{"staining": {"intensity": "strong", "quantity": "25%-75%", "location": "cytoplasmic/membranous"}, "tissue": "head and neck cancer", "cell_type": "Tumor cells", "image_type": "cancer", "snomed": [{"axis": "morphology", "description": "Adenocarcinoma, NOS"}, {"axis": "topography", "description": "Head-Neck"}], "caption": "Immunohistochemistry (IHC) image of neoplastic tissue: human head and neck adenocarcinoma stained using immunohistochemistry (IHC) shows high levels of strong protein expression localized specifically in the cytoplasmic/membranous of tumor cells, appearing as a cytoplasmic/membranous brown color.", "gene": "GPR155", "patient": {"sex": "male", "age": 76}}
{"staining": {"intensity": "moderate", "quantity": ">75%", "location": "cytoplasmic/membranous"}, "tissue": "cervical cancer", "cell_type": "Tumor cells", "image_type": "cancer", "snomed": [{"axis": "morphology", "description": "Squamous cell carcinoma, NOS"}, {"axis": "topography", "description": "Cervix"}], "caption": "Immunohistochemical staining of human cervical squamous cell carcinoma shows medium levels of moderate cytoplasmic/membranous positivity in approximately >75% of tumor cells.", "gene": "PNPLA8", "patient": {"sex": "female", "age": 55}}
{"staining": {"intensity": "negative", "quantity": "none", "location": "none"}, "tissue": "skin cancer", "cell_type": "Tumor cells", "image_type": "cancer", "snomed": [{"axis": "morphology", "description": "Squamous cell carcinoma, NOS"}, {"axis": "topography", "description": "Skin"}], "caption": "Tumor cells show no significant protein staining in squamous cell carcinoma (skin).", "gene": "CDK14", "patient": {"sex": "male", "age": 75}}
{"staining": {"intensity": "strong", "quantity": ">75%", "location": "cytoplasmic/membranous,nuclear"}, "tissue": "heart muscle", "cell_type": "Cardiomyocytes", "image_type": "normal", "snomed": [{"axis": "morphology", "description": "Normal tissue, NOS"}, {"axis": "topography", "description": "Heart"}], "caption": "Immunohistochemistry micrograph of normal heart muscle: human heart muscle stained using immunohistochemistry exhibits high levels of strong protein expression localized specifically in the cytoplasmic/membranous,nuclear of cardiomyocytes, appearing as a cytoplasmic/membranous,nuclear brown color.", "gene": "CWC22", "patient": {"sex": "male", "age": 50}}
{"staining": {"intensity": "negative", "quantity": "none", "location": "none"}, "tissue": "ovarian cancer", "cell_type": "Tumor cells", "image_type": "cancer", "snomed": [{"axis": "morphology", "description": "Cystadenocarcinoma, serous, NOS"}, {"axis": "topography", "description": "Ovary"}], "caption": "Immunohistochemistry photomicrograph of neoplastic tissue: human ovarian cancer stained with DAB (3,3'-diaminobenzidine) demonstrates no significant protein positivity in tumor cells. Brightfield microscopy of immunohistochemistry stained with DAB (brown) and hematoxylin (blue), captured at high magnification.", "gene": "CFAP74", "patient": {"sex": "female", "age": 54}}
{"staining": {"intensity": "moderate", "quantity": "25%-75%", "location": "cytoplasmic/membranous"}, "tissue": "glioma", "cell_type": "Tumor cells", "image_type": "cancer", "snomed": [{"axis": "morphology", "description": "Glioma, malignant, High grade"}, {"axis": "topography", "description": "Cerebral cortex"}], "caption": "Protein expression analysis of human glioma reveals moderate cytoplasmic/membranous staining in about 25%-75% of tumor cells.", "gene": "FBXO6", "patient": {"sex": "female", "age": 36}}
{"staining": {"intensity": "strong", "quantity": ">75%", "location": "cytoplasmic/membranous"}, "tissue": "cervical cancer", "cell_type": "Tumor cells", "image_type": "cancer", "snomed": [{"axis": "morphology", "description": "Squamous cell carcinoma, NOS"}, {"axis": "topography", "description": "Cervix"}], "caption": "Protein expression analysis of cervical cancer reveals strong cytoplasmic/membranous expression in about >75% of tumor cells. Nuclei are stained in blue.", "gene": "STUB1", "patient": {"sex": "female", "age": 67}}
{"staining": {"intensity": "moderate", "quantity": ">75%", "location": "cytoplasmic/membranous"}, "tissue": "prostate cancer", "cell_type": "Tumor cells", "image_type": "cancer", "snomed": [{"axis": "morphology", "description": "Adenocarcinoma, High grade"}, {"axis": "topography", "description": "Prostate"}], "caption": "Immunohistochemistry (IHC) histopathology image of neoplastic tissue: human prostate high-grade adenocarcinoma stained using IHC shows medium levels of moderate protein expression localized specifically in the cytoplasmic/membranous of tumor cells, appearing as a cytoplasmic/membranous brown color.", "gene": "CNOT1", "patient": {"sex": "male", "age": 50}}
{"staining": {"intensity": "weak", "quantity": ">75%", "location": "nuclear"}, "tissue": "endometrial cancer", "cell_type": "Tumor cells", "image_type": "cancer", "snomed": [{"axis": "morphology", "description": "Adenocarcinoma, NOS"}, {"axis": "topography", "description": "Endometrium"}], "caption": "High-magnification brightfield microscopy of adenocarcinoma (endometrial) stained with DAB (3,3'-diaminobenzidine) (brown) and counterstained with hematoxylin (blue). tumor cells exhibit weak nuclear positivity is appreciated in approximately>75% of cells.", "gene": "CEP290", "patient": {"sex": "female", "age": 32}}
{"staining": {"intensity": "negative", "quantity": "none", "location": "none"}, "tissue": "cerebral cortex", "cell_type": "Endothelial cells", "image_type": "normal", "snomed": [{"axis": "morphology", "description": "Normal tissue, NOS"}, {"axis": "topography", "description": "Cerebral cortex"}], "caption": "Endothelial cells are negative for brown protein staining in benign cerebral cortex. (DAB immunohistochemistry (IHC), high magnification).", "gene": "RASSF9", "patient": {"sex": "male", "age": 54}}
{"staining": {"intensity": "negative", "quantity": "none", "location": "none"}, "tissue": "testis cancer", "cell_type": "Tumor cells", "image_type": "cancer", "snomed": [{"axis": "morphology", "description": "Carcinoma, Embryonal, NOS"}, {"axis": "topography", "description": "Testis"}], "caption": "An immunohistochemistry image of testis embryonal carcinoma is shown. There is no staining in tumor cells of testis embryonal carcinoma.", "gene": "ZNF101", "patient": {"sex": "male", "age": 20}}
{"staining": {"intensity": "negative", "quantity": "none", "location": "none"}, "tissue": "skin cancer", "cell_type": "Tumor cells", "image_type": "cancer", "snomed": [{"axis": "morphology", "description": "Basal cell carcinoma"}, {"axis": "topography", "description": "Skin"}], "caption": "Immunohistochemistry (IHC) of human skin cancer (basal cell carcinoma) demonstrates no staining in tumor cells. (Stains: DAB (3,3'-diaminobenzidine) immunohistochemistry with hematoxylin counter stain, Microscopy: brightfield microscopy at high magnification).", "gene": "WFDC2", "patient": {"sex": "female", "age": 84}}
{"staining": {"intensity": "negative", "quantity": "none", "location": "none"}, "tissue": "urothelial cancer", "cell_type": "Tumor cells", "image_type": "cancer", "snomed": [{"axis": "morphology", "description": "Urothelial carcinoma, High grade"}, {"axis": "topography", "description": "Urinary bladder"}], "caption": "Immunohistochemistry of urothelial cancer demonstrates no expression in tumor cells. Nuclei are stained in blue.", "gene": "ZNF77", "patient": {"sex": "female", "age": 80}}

What the task requires
Apply a filter for "nuclear" to the entries and show each line that passes.

Solution
{"staining": {"intensity": "strong", "quantity": ">75%", "location": "cytoplasmic/membranous,nuclear"}, "tissue": "heart muscle", "cell_type": "Cardiomyocytes", "image_type": "normal", "snomed": [{"axis": "morphology", "description": "Normal tissue, NOS"}, {"axis": "topography", "description": "Heart"}], "caption": "Immunohistochemistry micrograph of normal heart muscle: human heart muscle stained using immunohistochemistry exhibits high levels of strong protein expression localized specifically in the cytoplasmic/membranous,nuclear of cardiomyocytes, appearing as a cytoplasmic/membranous,nuclear brown color.", "gene": "CWC22", "patient": {"sex": "male", "age": 50}}
{"staining": {"intensity": "weak", "quantity": ">75%", "location": "nuclear"}, "tissue": "endometrial cancer", "cell_type": "Tumor cells", "image_type": "cancer", "snomed": [{"axis": "morphology", "description": "Adenocarcinoma, NOS"}, {"axis": "topography", "description": "Endometrium"}], "caption": "High-magnification brightfield microscopy of adenocarcinoma (endometrial) stained with DAB (3,3'-diaminobenzidine) (brown) and counterstained with hematoxylin (blue). tumor cells exhibit weak nuclear positivity is appreciated in approximately>75% of cells.", "gene": "CEP290", "patient": {"sex": "female", "age": 32}}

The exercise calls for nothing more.